The researcher’s third tip is to look at the rental market as a sign of how the market is trending for investors.
“I know owner-occupiers are the majority of Australian owners at 65-70 per cent. However, 30 per cent is no small amount when you’re looking at a region as a whole,” Mr Paliwal said.
“If you start seeing the rental market a bit cool when you look at high rental days on market, high vacancy rates, high amount of stale listing, as a result, this might turn off investors looking to buy in the area. Yes, they don’t make up the majority, you might see that demand come off and it becomes cooler,” Mr Paliwal explained.

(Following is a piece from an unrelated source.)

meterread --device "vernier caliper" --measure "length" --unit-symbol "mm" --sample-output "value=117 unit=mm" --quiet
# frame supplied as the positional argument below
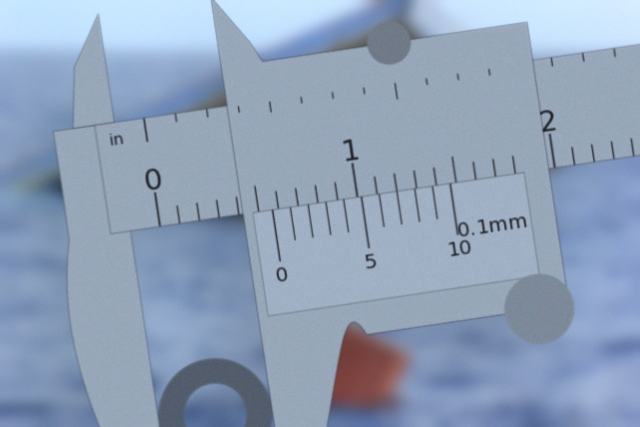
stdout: value=5.7 unit=mm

A fourth sign that a property market is going to cool in the future is to look at building approvals.
“Building approvals is a great way leading indicator. To give you an example, in some parts of the Rouse Hill region where building approvals over the last 15 months as a percentage of total dwellings in the area are up close to 20 per cent,” Mr Paliwal said.
“When you see the region have close to 20 per cent of building approvals in the pipeline, even if it is not cool now, there’s a very high chance in the next two years it’s going to become cool because there is such a large pipeline of properties being built.”
“Who is going to take up that pipeline? That 20 per cent is no small number. So, expectations of 20 per cent of people to come into the region with borders shut makes it hard,” Mr Paliwal said.
However, the researcher also explained that the type of buyer in the area is important when it comes to using the building approvals indicator.
“If the majority are owner-occupiers, great, they are preparing their move, it doesn’t matter how big the approval is.
“If it wasn’t owner-occupiers, then who is going to come in and rent out those properties? That’s where the question comes in and things start getting cooler than ever,” Mr Paliwal concluded.